But there were moments that mattered so much. When the kids could have fun because we had a scavenger hunt, when I read them a story and they were excited to make guesses and find out what happened next, when I would sing “tell me whyyyyyy” to them. I brought in an author for a virtual visit. I checked in on how they were feeling every single week. I set up a self-management weekly schedule that the rest of the school was invited to adopt. The days were hard and my heart hurt, but I felt like I was making a difference. But how could they learn at their best like that? How could students learn when they could have their phone, their TV, their video games, their siblings, their bed, their pets right there all the time? How could students learn when they were on their own for much of the day? How could they learn effectively when they were on a computer all day like they were in corporate meetings? How could I succeed when they were given a state test even though we all knew they were behind on their reading year after year and weren’t going to catch up? My student at a 2nd grade reading level wasn’t going to pass the 8th grade state reading test. I was so proud of what he was able to do, but what good was the state curriculum when he couldn’t spell the word “school?” What kind of a teacher would I be when the students returned in person when I was warned on the first day of school that kids kept razor blades in their cheeks for their fights?
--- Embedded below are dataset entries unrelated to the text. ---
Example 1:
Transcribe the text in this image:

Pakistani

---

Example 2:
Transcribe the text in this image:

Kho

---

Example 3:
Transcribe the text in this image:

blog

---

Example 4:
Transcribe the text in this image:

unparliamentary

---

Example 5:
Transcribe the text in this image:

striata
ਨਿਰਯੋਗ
I was in a low place personally and professionally and was desperate for a change. I was accepted to teach 11th grade at a PreK-12th college prep school, and in so many ways it was the polar opposite experience. I went from students who qualified for free and reduced lunch to students who paid $20,000 to attend the school. The biggest improvements in my teaching were my sense of safety and my sense of freedom. There were no razor blades, no fights, no threats of gun shots. There were no state tests, and while I did have to prep students for the AP exam, I was in control of my curriculum. I chose everything: my texts, my projects, my homework, my class activities. My class was my own, and while it was so liberating and reminded me what I loved about teaching, it challenged me to my core. One of my favorite parts of teaching is researching and creating lessons and unit plans, and I loved being able to put all of the pieces together to watch the students grow and get the tools they needed to succeed. This freedom is also a continuing source of stress because I always doubt myself: am I making it too hard, am I explaining enough, am I giving enough support, am I making it interesting? For an anxious overthinker, this job can be a curse.
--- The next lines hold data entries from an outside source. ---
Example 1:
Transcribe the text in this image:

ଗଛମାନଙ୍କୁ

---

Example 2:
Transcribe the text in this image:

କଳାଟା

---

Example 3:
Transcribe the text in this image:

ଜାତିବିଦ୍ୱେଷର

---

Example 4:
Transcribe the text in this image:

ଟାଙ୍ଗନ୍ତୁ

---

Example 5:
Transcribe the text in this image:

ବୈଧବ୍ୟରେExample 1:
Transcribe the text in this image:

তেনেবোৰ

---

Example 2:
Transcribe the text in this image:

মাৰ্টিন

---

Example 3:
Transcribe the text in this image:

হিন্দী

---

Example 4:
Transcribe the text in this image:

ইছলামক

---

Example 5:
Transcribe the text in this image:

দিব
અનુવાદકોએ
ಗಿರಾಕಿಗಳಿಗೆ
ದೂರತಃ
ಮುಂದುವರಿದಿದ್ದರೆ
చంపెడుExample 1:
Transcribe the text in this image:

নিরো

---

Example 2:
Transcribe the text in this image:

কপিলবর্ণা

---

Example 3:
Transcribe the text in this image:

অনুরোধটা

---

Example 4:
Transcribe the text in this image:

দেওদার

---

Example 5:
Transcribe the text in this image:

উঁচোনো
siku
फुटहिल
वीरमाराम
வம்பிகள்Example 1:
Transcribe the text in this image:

My most favorite part of teaching, though, is forming those relationships. To have my very first in-person classroom was such a learning curve. I suddenly had voices and lively personalities that I couldn’t just use the mute button to control. I became involved, and, if we are being honest, I became too involved and stretched too thin by my final year. I coached tennis, I led the Youth Volunteer Corps club, I was an advisor, I sponsored the yearbook, I oversaw the Upper School’s community service, I put together a “lunch and learn” speaker series. I loved those moments when I could see the kids being kids and getting to be themselves. I loved seeing them work through problems or take on a big project or learn to be more empathetic. I loved giving them opportunities to explore and challenge themselves and find their voices and their passion. I loved that my class sizes were small enough that I could really get to know my students because those relationships make all the difference.
I noticed each year, however, that my students were a little less prepared to face challenges. My students were a little less prepared to think critically and analyze. My students were a little less willing to put the time and effort into an assignment to make something they were really and truly proud of. I worried in my AP class that their procrastination and struggle to “tell me whyyyyy” a passage was significant would hinder their success in their senior year, in college, and beyond. I worried about their worries. I worried that the Internet had made learning a battle and that I would always lose to Tik Tok in their list of priorities.
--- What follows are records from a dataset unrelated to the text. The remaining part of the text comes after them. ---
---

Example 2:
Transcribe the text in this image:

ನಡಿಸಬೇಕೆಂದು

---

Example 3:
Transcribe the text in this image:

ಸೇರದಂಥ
And now here I am in Guam, and my challenges and joys continue. I am thriving being back in an 8th grade classroom. I love (most of the time) their energy. They make me laugh, and I love that we can be silly and that so much of learning is still new to them. If you ask students about their screen time, you would be shocked. If you ask students how much preparation and effort they put into their work, many would disappoint you. Attention to detail, critical thinking, note-taking, and annotation are all skills that are essential to success through academia, but many students struggle with these. Each year, we see less students who are enthusiastic readers. The pull of the phone becomes a little bit stronger. The creativity and endurance and resilience and critical thinking and analysis need a little more support. Does that mean that things are hopeless? Far from it! I’m always thinking and reflecting and creating and listening to new ideas, and there are plenty of positive days. But, to be real and transparent, teaching is stressful and so much harder than I thought it would be. I have been praying each Sunday to God to help me find my purpose and to make a good difference in the world, and I know in my heart that education is what is calling me right now. I pray for compassion and passion and wisdom and patience, and I am grateful to my parents and Tom for listening to my challenges and offering their advice.
I fully intended to talk about books, but I seem to have written a small one myself in this reflection!